I find lately that I am worrying more than usual lately. Not about myself, but about other people. It’s difficult to love people, think they may be making some mistakes in their lives, and realize that there is very little that you can do about it.
I tend to be fairly open with my opinions, but I struggle about when it is time to speak up and when it is time to mind my own business and keep my mouth shut. Often I don’t know what is going on for sure…..there is just that inkling that someone is headed for trouble, and I don’t have real evidence. They don’t bring it up, possibly because they think they will disappoint me or possibly because it is their dirty little secret that they would rather keep private (be they cherishing it or feeling ashamed.) But I feel like they are hanging over the edge and not crying out for help and it’s frustrating….I want to do something.
I also know that maybe it is nothing and I am over-reacting….or maybe they have it under control and I should have confidence in them. I don’t believe my intuition is always right….and sometimes I hope it is completely off base. I also know that all problems don’t concern me….and there are boundaries that I don’t need to cross.

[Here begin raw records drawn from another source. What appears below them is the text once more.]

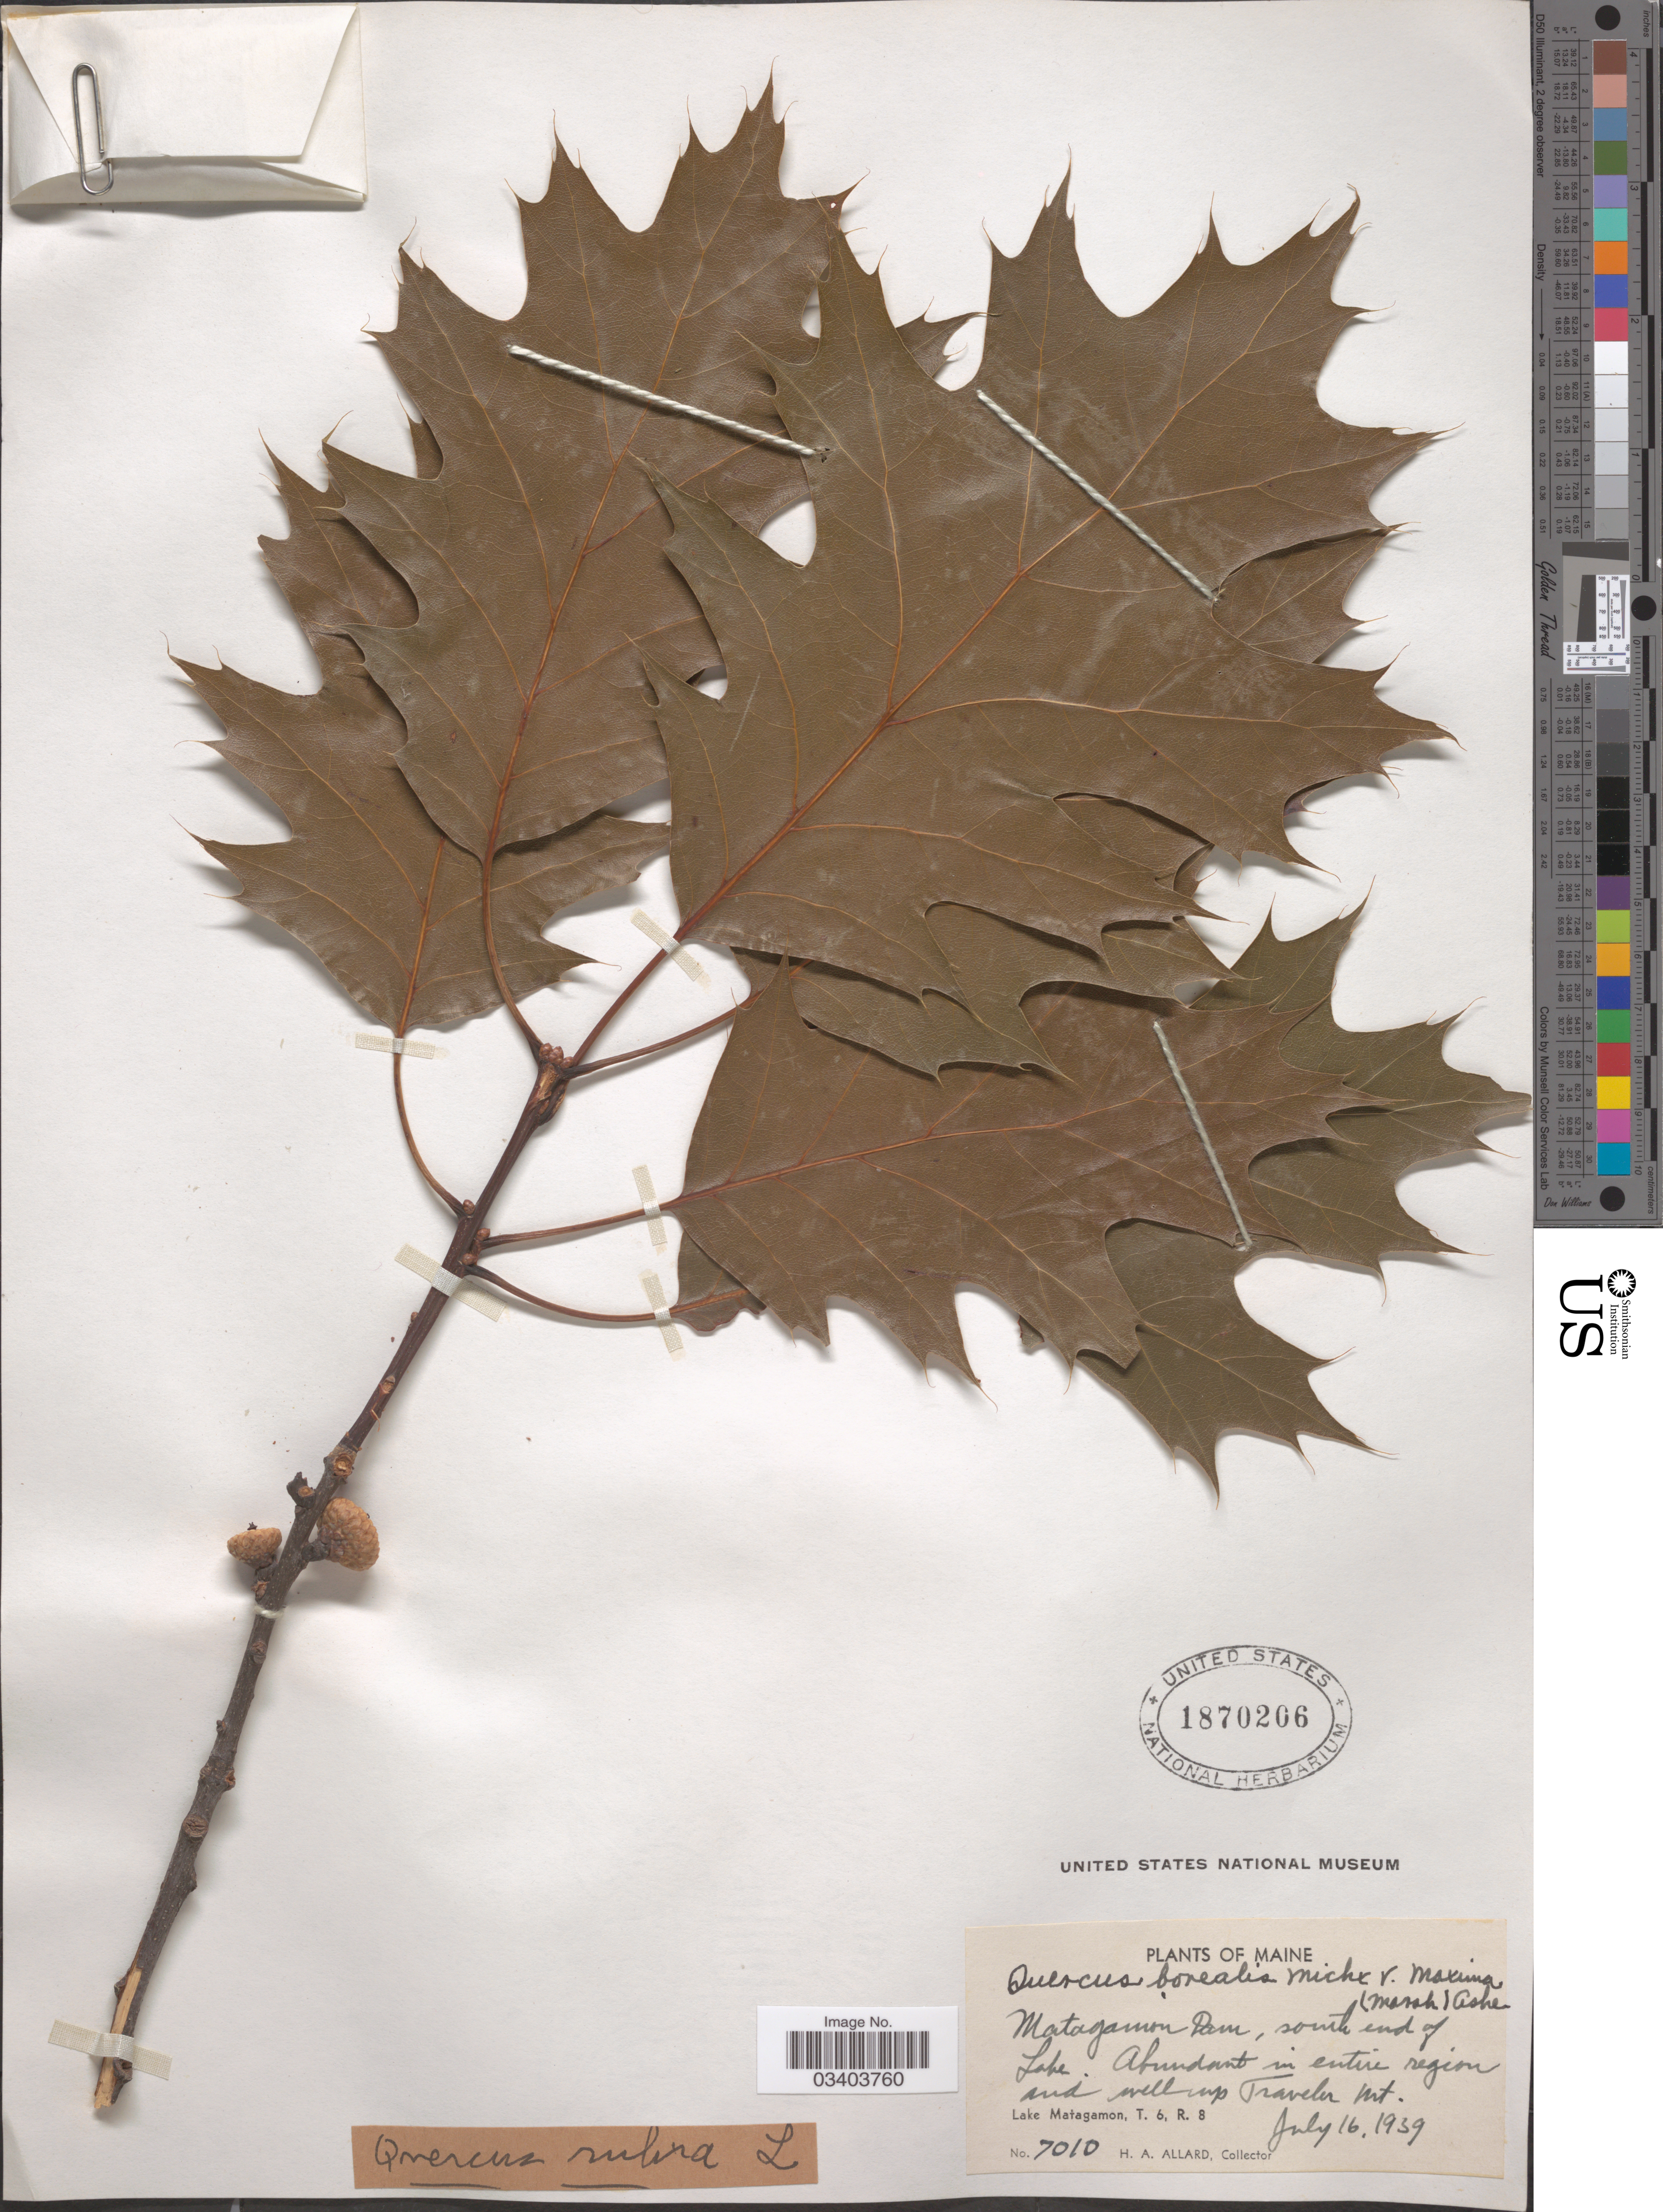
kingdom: Plantae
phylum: Tracheophyta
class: Magnoliopsida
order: Fagales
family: Fagaceae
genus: Quercus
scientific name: Quercus borealis var. maxima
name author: (Marshall) Sarg.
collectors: H. A. Allard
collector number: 7010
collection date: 1939-07-16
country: United States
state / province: Maine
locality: Matagamon Dam, south end of Lake. Entire region and well up Traveler Mt. Lake Matagamon, T. 6, R. 8.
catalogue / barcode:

There are other times when I know they are in trouble…..underwater and gasping for breath. They have taken a running leap off the edge, and are in the midst of a freefall. They have made mistakes that will forever impact their life. Yet there is a chance that they can leap from the bottom of the pit and fly. It will take hard work and great desire….and a realization that they are responsible for their own actions. It is possible. But until I know what their choice will be….I often worry.
I read a quote that said “Worry is momentary atheism crying out for correction by trust in a good, sovereign God.” (Randy Alcorn)
It made me think….and remember what I already know, and yet I somehow keep forgetting. I have to trust God. Not just with my own life, but with the lives of those I love. While some things that happen to me are beyond my control, almost all things in the lives of others are. They get to to choose how to live. They get to decide whether to listen to the voice of God, or worship a god of their own (even the god of self, others, self-pity, anger, immaturity, or evil.) They get to decide how to wear their faith….naked as a jaybird, covered by a shroud, or as a Halloween costume. They can even step off the ledge and freefall into a life that I know will bring them despair or pain. For some reason God has given them that choice…and if I trust in a good, sovereign God, then who am I to question the wisdom of that?
Scripture tells us that “the heart is deceitful above all things and beyond all cure. Who can understand it?” (Jeremiah 17:9) I can’t just listen to my heart here…it can lie to me. I have to also use my brain. But most of all, I need to keep my eyes and ears attuned to the hands and voice of God. Anxiety is a choice and is time wasted. My job is to pray and and believe and watch God work. There are times when I need to get involved, but often I need to just watch and pray. God is at work and doesn’t want me in there messing up things…He’ll call me if He needs me.
Sometimes….I dare say, even often….people are going to come through. They are going to learn and grow and do good things, even if it takes some major bumps along the way. I think the voice of the Spirit is loud and constant….and I believe it is an ongoing dialogue in their ears. I believe that voice can drown out their (our) will. My prayer is going to be that He increases the volume…..for them and for me….and that I will be sensitive when God calls me to action, and when he merely wants me to shut up, trust Him, and stay out of the way.